So hilft das Kindermissionswerk ‚Die Sternsinger‘

Hilfe für geflüchtete Kinder

Als die elfjährige Shahed Ende 2013 mit ihren Eltern und Geschwistern vor dem Krieg in Syrien floh, verließ sie ihre Heimat, ihre Freunde und Verwandten. Im Libanon fand die Familie Zuflucht – wie 1,2 Millionen weitere Syrer. Die meisten sind traumatisiert und von den Strapazen der Flucht gezeichnet. Ein großer Teil der syrischen Flüchtlingskinder hat keinen Zugang zu Schulbildung.

Endlich wieder Schule!

Shaheds Eltern erfuhren von den Schulzentren des Jesuiten-Flüchtlingsdienstes (Jesuit Refugee Service/JRS) und meldeten ihre Tochter an.
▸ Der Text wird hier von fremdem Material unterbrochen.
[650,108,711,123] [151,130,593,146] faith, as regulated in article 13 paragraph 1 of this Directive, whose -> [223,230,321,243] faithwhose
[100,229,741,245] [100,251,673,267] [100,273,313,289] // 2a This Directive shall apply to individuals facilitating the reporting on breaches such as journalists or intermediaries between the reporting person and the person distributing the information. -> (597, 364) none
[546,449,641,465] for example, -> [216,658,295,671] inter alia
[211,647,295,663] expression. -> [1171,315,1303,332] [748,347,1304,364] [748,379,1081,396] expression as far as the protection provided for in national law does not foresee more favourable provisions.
Die Schule bedeutet für Shahed und die anderen Kinder aus Syrien nach langer Zeit wieder ein kleines Stück Normalität: Nach einem gesunden Frühstück beginnt der Unterricht in Englisch, Französisch, Arabisch und Mathematik. Auch Friedenserziehung gehört zum Programm. Sozialarbeiter und Traumatherapeuten kümmern sich um die Schüler und helfen dabei, die schlimmsten Folgen von Flucht- und Gewalterfahrung zu lindern. Bei regelmäßigen Hausbesuchen verteilen die JRS-Mitarbeiter Lebensmittelpakete und sprechen mit den Familien über ihre Sorgen und Nöte. Shahed kann wieder lachen: „Ich habe mich seit unserer Flucht sehr einsam gefühlt und war sehr traurig. Doch jetzt freue ich mich jeden Tag auf den Unterricht und habe viele neue Freunde gefunden.“

So wird geholfen
Shahed mit ihrer Lehrerin im Schulzentrum des Jesuiten-Flüchtlingsdienstes in Beirut, © Kindermissionswerk

Ein Beitrag für die Zukunft

Das Kindermissionswerk ‚Die Sternsinger‘ unterstützt die wichtige Arbeit des JRS im Libanon, in der Türkei und in Jordanien. Das Programm des Jesuiten-Flüchtlingsdienstes gibt den Kindern die Chance, in einer geschützten und kinderfreundlichen Atmosphäre zu lernen und mit Gleichaltrigen zusammen zu sein. So bekommt ihr Alltag wieder Struktur, ihr Leben ein Stück Normalität. All das hilft ihnen, mit dem Verlust der Heimat und den schlimmen Erlebnissen fertig zu werden.